_DATASET EXCERPTS_
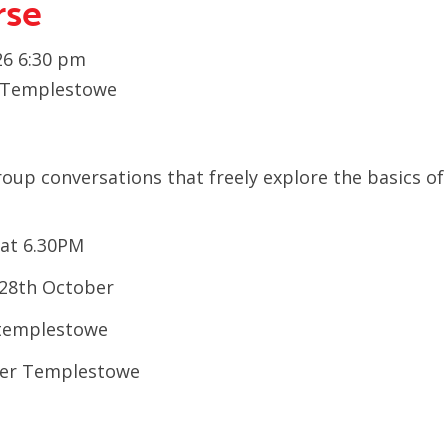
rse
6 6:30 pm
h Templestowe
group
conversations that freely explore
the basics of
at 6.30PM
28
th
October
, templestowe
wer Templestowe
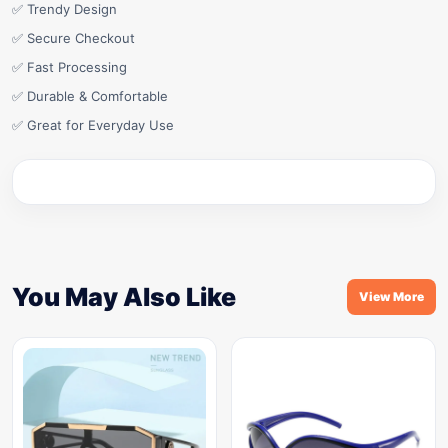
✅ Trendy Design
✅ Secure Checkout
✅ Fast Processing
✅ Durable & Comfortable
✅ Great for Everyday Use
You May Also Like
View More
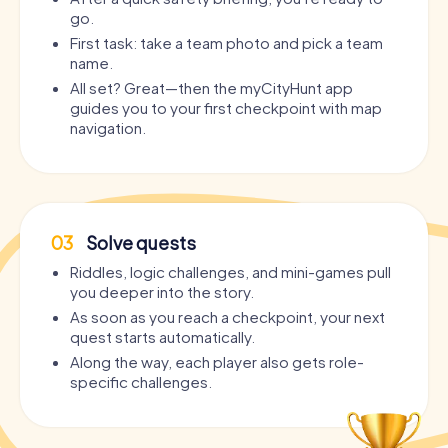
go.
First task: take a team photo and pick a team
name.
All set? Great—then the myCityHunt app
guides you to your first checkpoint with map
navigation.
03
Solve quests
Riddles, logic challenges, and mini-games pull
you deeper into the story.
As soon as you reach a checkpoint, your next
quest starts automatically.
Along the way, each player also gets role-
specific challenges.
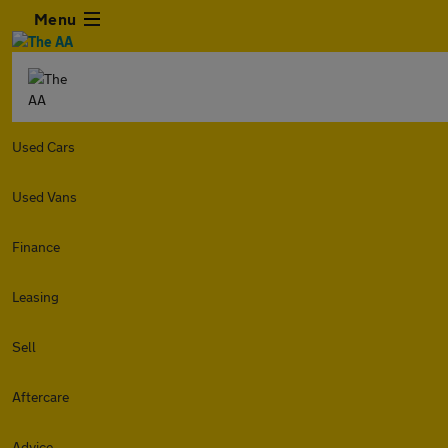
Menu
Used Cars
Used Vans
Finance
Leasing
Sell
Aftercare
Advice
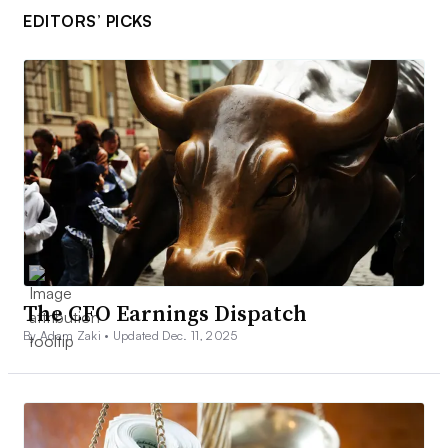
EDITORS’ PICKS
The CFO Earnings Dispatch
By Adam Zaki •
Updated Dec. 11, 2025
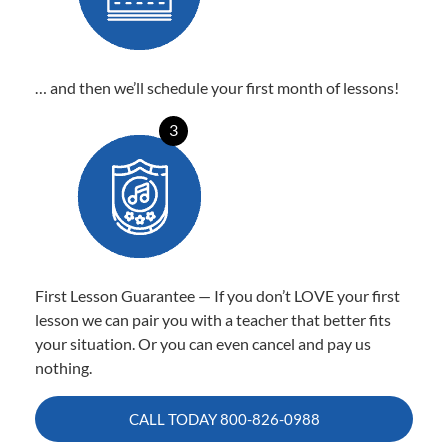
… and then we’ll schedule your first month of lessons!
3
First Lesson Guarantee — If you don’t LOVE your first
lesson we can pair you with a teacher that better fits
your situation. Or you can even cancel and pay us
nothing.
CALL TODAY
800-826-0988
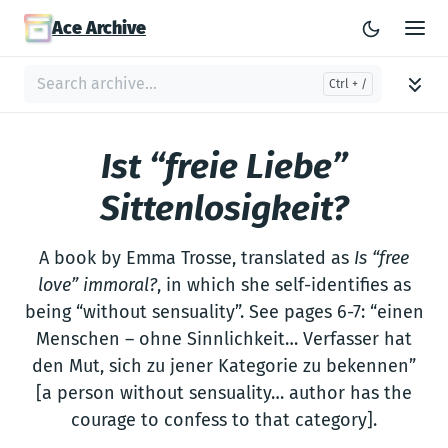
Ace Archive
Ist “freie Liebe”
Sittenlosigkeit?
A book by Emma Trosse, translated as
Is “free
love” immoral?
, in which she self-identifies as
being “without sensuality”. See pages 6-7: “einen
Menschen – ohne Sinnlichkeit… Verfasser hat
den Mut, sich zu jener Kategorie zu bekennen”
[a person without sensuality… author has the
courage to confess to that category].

_WHAT YOU SHOULD DO_
Copy, word for word, the entries above from the first line to the line that holds "Menschen – ohne Sinnlichkeit… Verfasser hat". Drop the pictures.

_WRITTEN REPLY_
rse
6 6:30 pm
h Templestowe
group
conversations that freely explore
the basics of
at 6.30PM
28
th
October
, templestowe
wer Templestowe
✅ Trendy Design
✅ Secure Checkout
✅ Fast Processing
✅ Durable & Comfortable
✅ Great for Everyday Use
You May Also Like
View More
go.
First task: take a team photo and pick a team
name.
All set? Great—then the myCityHunt app
guides you to your first checkpoint with map
navigation.
03
Solve quests
Riddles, logic challenges, and mini-games pull
you deeper into the story.
As soon as you reach a checkpoint, your next
quest starts automatically.
Along the way, each player also gets role-
specific challenges.
Menu
Used Cars
Used Vans
Finance
Leasing
Sell
Aftercare
Advice
EDITORS’ PICKS
The CFO Earnings Dispatch
By Adam Zaki •
Updated Dec. 11, 2025
… and then we’ll schedule your first month of lessons!
3
First Lesson Guarantee — If you don’t LOVE your first
lesson we can pair you with a teacher that better fits
your situation. Or you can even cancel and pay us
nothing.
CALL TODAY
800-826-0988
Ace Archive
Ist “freie Liebe”
Sittenlosigkeit?
A book by Emma Trosse, translated as
Is “free
love” immoral?
, in which she self-identifies as
being “without sensuality”. See pages 6-7: “einen
Menschen – ohne Sinnlichkeit… Verfasser hat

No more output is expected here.